Stories in Motion: Charlotte Blake Alston + the Philadelphia Orchestra

In January, the Philadelphia Orchestra staged its 35th annual Martin Luther King, Jr. Tribute Concert, a free community event that honors the late Civil Rights hero. Storyteller Charlotte Blake Alston hosted the concert, as she has been since 2003 — one of the many roles she has taken on over the course of a long and fruitful partnership with the institution.

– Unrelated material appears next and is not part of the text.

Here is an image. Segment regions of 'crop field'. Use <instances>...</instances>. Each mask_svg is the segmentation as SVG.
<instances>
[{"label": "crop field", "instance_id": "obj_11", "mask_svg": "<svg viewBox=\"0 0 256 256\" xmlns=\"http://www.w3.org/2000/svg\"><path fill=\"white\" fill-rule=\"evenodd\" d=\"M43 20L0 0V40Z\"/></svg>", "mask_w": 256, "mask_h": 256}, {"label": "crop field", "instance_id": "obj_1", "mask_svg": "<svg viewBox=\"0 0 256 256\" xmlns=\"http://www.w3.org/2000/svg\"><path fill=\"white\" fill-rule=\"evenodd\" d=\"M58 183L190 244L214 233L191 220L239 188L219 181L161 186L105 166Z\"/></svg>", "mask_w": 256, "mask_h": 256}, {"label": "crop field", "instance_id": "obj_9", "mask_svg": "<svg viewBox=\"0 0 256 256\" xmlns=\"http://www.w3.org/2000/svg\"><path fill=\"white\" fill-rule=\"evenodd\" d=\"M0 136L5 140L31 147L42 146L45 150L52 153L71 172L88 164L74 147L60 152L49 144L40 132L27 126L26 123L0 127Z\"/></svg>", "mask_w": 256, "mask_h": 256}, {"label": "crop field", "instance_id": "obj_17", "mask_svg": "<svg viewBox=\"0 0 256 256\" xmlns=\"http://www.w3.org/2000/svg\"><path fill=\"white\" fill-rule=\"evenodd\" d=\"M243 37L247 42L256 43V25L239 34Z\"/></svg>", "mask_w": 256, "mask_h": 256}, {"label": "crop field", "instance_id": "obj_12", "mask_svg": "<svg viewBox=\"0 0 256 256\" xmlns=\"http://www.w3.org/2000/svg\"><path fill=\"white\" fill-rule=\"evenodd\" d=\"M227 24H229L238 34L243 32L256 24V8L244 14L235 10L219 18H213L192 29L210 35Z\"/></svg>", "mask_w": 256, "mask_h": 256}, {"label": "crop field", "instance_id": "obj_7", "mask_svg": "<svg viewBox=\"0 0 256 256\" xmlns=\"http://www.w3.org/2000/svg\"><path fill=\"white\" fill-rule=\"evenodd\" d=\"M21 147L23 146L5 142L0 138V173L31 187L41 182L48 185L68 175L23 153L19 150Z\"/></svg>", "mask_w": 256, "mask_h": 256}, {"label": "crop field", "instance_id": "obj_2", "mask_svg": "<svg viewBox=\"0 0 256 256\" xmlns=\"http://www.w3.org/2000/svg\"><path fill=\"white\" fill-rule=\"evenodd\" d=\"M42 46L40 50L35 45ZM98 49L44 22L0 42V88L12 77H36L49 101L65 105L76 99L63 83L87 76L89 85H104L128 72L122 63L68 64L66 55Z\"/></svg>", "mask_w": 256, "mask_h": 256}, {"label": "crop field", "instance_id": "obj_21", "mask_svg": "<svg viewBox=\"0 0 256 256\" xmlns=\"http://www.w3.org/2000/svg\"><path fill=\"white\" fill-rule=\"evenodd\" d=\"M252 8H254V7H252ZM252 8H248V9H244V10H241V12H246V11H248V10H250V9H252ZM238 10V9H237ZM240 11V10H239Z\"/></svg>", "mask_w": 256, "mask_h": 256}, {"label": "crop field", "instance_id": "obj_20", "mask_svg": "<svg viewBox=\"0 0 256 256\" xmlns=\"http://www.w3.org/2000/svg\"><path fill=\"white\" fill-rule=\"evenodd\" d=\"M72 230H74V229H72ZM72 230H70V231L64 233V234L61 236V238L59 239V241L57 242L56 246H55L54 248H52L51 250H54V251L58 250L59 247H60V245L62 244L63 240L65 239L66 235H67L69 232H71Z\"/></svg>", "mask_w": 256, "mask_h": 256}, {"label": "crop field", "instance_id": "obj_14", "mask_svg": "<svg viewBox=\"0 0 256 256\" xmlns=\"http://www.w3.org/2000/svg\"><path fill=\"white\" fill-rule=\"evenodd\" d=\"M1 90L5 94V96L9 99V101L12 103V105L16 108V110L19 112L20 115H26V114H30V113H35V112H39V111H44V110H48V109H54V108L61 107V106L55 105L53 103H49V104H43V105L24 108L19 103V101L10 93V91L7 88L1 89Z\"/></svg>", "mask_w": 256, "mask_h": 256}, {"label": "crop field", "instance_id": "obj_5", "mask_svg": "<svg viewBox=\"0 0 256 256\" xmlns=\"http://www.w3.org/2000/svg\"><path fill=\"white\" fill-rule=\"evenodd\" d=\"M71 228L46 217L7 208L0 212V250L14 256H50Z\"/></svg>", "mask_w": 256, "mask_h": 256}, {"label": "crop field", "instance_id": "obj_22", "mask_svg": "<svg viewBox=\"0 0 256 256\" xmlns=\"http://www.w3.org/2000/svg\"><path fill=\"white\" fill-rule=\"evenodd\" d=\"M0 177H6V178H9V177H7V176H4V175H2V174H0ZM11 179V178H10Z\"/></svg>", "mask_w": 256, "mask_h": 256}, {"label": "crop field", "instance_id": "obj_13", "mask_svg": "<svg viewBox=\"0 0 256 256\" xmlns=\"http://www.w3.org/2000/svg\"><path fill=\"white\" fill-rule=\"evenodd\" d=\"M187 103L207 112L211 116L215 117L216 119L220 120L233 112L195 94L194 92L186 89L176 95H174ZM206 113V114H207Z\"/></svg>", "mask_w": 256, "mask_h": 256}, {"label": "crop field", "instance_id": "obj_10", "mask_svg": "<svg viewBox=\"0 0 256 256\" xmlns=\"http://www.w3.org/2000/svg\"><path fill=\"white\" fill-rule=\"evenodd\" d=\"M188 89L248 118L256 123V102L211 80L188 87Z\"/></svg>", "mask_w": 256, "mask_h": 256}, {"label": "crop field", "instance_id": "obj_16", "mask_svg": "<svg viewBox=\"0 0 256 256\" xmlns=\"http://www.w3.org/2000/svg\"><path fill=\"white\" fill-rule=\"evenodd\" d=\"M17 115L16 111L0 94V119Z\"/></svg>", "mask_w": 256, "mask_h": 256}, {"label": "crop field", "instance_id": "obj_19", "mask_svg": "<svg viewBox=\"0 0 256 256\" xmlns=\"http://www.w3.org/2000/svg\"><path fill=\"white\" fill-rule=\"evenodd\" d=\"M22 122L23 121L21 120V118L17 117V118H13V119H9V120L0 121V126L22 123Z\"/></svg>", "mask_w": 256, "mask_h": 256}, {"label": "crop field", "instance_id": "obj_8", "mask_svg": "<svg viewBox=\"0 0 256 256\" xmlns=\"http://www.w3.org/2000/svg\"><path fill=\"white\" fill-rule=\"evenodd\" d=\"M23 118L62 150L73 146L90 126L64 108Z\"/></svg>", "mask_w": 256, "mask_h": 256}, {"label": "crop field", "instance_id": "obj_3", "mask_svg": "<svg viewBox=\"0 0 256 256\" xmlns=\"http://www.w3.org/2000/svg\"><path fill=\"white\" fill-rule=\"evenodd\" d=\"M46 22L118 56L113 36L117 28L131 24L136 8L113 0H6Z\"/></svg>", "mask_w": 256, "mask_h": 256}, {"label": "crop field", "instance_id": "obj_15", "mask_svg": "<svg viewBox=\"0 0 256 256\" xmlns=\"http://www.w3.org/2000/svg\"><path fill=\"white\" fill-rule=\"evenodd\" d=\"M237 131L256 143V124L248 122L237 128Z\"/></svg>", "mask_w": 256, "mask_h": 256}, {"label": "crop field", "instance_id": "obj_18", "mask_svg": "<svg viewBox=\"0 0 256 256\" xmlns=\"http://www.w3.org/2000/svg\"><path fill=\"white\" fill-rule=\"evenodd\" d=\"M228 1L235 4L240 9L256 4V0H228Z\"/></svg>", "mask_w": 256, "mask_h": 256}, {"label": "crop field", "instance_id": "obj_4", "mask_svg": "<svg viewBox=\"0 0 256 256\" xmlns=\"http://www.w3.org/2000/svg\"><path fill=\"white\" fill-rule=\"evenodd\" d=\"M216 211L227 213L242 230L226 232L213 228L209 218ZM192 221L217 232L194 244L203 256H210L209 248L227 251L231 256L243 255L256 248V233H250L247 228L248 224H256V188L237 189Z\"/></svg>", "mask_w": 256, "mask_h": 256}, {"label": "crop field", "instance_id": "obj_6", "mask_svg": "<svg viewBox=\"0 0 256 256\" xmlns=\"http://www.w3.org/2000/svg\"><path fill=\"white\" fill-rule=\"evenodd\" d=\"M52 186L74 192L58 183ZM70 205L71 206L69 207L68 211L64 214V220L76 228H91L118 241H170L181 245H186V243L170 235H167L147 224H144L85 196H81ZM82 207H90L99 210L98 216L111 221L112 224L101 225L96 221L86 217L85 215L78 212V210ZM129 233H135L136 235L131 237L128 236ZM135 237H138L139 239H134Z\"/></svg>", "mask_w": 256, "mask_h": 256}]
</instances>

Alston started working with the Philadelphia Orchestra at the beginning of her professional storytelling career, in 1991. “Quite honestly, it was serendipity,” she says, recounting how a chance encounter with the orchestra’s then education director led to a unique collaboration. The director, who was rethinking how the orchestra could engage and inspire its youngest listeners, had seen Alston perform at an event where a technical snafu had made the audience restless and unfocused. Alston won back the room (and particularly the youngest audience members) with an energetic and participatory story that would ultimately change the course of her life.

By 1994, Alston had established “Sound All Around,” the orchestra’s participatory program for preschoolers that would become her signature contribution to the institution. She served as a sort of liaison or interpreter between the lively three- to five-year-old participants and the very talented but somewhat stuffy musicians, who were used to performing for adults.

Alston’s background as an educator — she was a teacher before she turned to storytelling — was key to this work, but she had other skills that made her suited to the role. “I grew up in a musical household,” she says, pointing out that all her siblings pursued a course of study in music. Her sister was a vocalist, her brother was a world-renowned jazz violinist, and her mother played the pipe organ and served as choral director at the family’s church.

Last year, Alston finally stepped back from “Sounds All Around,” focusing on programming for adults. She also gained a fancy title, becoming the Philadelphia Orchestra’s Imasogie Storyteller, Narrator, and Host after inspiring a board member to endow an honorary position or storytelling “chair” in perpetuity to the tune of millions.

Each year, for the Martin Luther King, Jr. concert, Alston narrates excerpts from the late leader’s iconic “I Have a Dream” speech over Samuel Barber’s Adagio for Strings, one of the most famous pieces of orchestral music in the world. While she has long since learned the words by heart, she still feels the pressure of collaborating at such a high level. “You have to work like a well-oiled machine,” she says. “You have to be tuned into one another to really make the piece work. I feel like I’m representing the credibility of storytelling and storytellers every time I step out on that stage.”

While it’s not uncommon these days for storytellers to partner with prestigious cultural institutions, Alston was one of the first storytellers in the United States to take on such a role. “This is not something I would have ever expected to be part of my life when I stepped out on the path to become a storyteller,” she says. “But it has truly been one of the great gifts of my life to be aligned with this organization.”